> Task: Below is a block of entries; repeat exactly the lines starting at the line that contains "(102, 474) = (51, 467): orange" and ending at the line that contains "(599, 487) = (602, 557): none -> floor lamp", both included.

> Material for this task:
%%

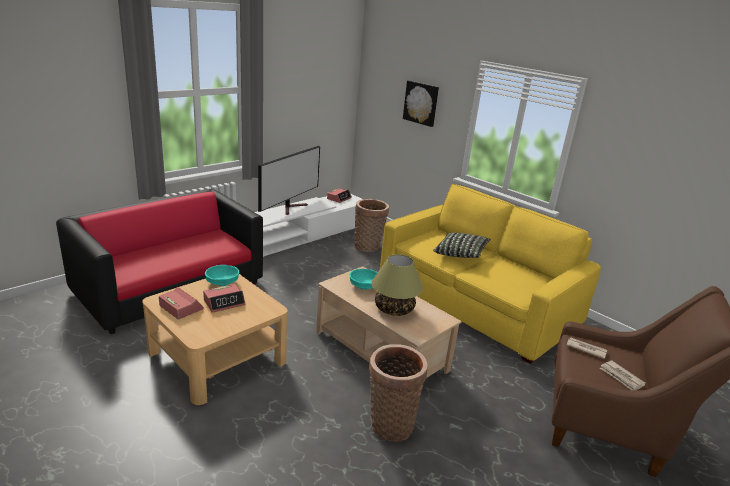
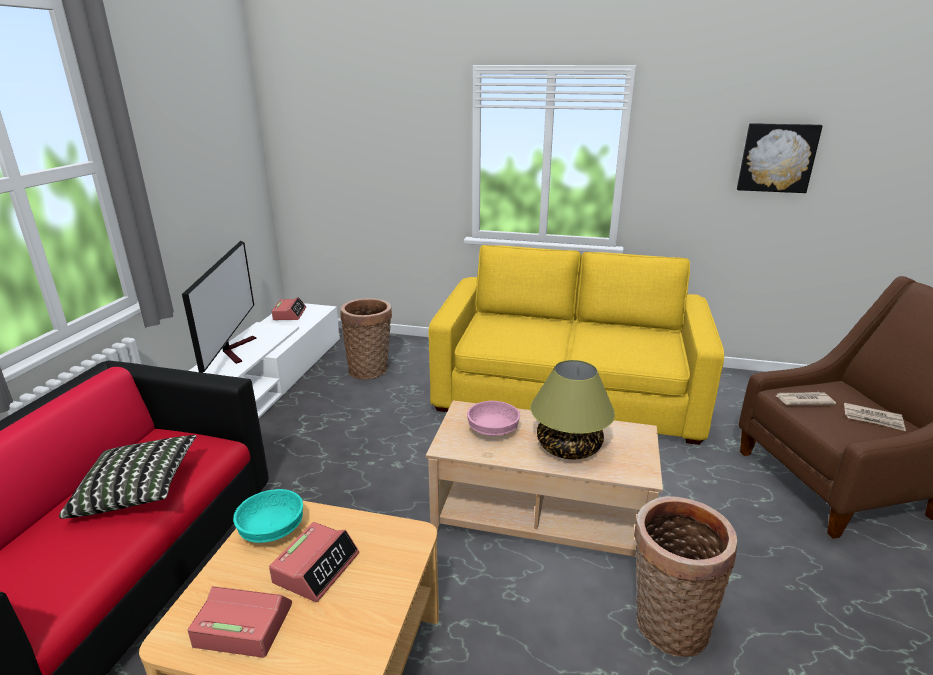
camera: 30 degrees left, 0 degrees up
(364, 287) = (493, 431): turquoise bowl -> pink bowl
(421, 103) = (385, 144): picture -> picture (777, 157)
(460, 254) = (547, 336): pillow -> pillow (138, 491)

%%
%%

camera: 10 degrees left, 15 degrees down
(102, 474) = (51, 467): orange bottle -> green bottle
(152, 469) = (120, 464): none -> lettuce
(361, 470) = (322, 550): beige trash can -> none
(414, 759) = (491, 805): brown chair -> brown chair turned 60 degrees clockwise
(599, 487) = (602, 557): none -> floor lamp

%%

> Written answer:
(102, 474) = (51, 467): orange bottle -> green bottle
(152, 469) = (120, 464): none -> lettuce
(361, 470) = (322, 550): beige trash can -> none
(414, 759) = (491, 805): brown chair -> brown chair turned 60 degrees clockwise
(599, 487) = (602, 557): none -> floor lamp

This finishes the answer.